Question

In: Accounting

Perit Industries has $100,000 to invest. The company is trying to decide between two alternative uses...

Perit Industries has $100,000 to invest. The company is trying to decide between two alternative uses of the funds. The alternatives are:

Project A Project B
Cost of equipment required $ 100,000 $ 0
Working capital investment required $ 0 $ 100,000
Annual cash inflows $ 21,000 $ 16,000
Salvage value of equipment in six years $ 8,000 $ 0
Life of the project 6 years 6 years

The working capital needed for project B will be released at the end of six years for investment elsewhere. Perit Industries’ discount rate is 14%.

Click here to view Exhibit 13B-1 and Exhibit 13B-2, to determine the appropriate discount factor(s) using tables.

Required:

1. Compute the net present value of Project A. (Enter negative values with a minus sign. Round your final answer to the nearest whole dollar amount.)

2. Compute the net present value of Project B. (Enter negative values with a minus sign. Round your final answer to the nearest whole dollar amount.)
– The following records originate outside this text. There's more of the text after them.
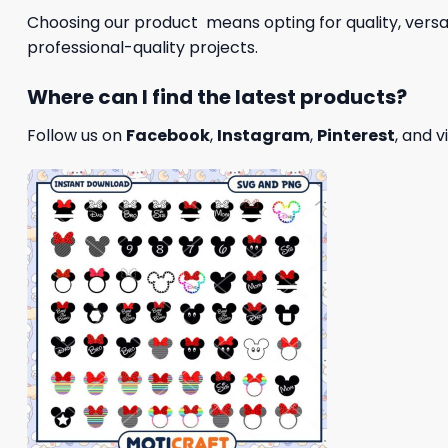
Choosing our product means opting for quality, versat
professional-quality projects.
Where can I find the latest products?
Follow us on
Facebook
,
Instagram
,
Pinterest
, and v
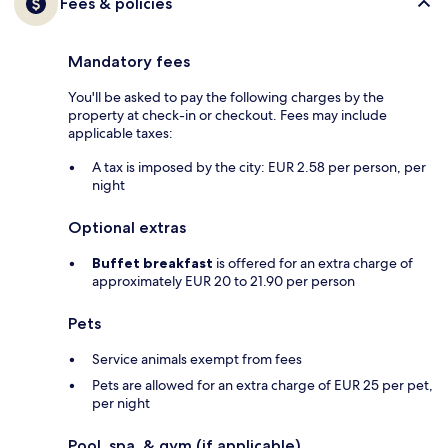
Fees & policies
Mandatory fees
You'll be asked to pay the following charges by the
property at check-in or checkout. Fees may include
applicable taxes:
A tax is imposed by the city: EUR 2.58 per person, per
night
Optional extras
Buffet breakfast
is offered for an extra charge of
approximately EUR 20 to 21.90 per person
Pets
Service animals exempt from fees
Pets are allowed for an extra charge of EUR 25 per pet,
per night
Pool, spa, & gym (if applicable)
3. Which investment alternative (if either) would you recommend that the company accept?

Solutions

Expert Solution

1) Net Present Value of Project A = $ -14,693
PROJECT A - NET PRESENT VALUE
Year Equipment
Cost
Annual Cash Inflows Salvage value Total Cashflow PVF/PVAF Net Present Value
0 -100,000                          -                          -   -100,000 1 -100,000
1-6                             -                   21,000                        -                21,000 3.8887                 81,663
6                             -                            -                   8,000 8,000 0.4556                   3,645
-14,693
2) Net Present Value of Project B = $ 7,779
PROJECT B - NET PRESENT VALUE
Year Working Capital
Investment
Annual Cash Inflows Total Cashflow PVF/PVAF Net Present Value
0 -100,000                          -   -100,000 1 -100,000
1-6                             -                   16,000              16,000 3.8887             62,219
6                  100,000                          -              100,000 0.4556             45,560
               7,779
3) I would recommend the company to accept Project B since it gives a higher Net Present Value.
Also, the company should never invest in Project A since it leads to a negative present value of cashflows.